INFORMATION PROVIDED —
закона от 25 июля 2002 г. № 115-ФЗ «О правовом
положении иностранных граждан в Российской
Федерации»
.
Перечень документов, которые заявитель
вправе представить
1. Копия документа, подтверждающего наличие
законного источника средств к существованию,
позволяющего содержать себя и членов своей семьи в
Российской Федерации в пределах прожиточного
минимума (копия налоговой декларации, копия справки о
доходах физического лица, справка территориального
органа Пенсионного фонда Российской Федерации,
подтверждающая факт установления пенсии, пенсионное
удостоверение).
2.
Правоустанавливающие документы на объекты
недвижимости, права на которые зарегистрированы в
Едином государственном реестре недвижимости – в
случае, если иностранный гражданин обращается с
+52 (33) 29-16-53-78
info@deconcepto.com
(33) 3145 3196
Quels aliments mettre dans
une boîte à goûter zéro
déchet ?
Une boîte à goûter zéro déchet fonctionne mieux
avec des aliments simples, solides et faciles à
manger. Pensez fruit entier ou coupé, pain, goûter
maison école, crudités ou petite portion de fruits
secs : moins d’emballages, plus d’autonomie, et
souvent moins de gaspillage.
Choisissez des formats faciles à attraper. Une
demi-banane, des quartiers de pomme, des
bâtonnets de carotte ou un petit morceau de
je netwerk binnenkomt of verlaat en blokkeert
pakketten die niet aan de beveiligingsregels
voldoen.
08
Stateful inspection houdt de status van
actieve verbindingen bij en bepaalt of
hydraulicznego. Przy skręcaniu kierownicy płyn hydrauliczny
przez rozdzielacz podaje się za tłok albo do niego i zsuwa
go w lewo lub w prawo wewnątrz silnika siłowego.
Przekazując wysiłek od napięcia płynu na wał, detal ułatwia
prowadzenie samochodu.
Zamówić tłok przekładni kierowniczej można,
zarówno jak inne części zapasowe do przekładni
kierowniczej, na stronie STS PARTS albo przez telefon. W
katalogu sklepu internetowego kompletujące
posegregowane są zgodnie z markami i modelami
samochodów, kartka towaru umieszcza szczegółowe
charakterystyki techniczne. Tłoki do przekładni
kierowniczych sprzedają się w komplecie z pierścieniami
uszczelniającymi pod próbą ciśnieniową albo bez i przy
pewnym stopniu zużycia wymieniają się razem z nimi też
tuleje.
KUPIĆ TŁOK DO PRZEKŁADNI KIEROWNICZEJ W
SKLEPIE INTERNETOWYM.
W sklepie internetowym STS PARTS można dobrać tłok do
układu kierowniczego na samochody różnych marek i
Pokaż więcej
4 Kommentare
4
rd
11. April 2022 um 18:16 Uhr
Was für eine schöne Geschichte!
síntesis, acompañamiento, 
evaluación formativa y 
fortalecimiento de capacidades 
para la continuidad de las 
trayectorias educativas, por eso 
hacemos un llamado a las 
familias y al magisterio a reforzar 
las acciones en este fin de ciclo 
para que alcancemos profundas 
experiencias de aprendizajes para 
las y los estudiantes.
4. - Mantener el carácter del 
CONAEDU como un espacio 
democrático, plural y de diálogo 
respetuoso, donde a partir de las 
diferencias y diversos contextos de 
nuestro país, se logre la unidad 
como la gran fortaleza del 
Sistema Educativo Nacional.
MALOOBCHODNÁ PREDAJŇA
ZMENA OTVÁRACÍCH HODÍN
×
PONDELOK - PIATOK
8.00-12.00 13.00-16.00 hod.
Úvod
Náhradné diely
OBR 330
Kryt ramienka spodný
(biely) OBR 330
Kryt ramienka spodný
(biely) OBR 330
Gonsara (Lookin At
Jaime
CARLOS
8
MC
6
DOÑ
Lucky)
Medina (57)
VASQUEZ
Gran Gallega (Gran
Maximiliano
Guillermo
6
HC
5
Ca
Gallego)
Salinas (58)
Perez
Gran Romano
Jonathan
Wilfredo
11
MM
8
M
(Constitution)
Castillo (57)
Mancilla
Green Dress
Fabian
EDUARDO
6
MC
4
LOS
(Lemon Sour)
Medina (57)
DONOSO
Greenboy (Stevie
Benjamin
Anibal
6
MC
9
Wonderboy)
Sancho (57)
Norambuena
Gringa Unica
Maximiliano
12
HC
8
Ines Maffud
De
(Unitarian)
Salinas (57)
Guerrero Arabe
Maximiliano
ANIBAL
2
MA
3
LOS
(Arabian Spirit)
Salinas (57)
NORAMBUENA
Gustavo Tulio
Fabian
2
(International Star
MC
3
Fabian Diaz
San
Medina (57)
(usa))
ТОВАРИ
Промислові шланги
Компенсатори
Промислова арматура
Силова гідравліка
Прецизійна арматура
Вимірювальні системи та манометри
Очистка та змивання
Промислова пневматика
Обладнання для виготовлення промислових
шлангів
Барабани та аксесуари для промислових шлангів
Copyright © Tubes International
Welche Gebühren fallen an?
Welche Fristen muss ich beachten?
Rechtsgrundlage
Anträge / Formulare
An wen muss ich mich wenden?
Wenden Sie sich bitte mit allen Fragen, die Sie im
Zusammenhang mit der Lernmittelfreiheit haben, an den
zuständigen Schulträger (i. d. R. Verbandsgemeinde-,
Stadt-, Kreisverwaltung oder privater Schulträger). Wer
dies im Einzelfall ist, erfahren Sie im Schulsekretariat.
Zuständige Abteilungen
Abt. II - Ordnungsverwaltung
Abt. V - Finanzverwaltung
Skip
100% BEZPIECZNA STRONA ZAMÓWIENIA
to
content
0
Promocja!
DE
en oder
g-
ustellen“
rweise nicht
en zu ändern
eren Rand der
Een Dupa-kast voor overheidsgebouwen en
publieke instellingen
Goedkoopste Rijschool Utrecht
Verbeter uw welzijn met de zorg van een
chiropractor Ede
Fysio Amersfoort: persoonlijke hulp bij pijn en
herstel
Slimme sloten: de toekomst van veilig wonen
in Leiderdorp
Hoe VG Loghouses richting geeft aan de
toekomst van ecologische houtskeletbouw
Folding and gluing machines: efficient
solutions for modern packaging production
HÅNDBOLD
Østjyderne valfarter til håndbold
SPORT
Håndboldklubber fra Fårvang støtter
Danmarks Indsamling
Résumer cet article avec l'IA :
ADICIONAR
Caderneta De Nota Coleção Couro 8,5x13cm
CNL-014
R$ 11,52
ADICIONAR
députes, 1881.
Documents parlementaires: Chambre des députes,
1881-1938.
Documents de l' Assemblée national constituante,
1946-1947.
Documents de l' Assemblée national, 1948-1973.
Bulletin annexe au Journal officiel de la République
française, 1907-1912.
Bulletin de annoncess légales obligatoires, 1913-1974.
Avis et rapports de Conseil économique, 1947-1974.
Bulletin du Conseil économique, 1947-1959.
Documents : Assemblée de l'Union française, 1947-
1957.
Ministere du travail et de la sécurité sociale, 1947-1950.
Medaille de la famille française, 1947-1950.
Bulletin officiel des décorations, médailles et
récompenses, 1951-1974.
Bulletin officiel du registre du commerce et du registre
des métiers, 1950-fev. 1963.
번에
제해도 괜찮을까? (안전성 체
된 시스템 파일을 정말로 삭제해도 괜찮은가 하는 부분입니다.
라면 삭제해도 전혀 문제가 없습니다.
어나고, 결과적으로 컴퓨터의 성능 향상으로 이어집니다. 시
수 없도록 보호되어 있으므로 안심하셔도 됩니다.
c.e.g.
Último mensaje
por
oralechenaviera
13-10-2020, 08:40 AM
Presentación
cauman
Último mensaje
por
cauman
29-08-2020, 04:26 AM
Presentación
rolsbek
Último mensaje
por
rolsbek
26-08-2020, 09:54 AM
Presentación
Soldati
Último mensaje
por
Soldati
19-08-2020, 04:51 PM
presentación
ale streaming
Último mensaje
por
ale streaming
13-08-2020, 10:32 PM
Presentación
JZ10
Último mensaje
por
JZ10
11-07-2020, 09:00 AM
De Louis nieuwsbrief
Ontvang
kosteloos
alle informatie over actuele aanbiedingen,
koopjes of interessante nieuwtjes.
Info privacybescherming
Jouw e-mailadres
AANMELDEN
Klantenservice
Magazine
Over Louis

THE TASK — Look above for the line that contains "dies im Einzelfall". Starting there, transcribe every line exactly until you have copied the line that contains "en zu ändern".

OUTPUT OF THE EXERCISE —
dies im Einzelfall ist, erfahren Sie im Schulsekretariat.
Zuständige Abteilungen
Abt. II - Ordnungsverwaltung
Abt. V - Finanzverwaltung
Skip
100% BEZPIECZNA STRONA ZAMÓWIENIA
to
content
0
Promocja!
DE
en oder
g-
ustellen“
rweise nicht
en zu ändern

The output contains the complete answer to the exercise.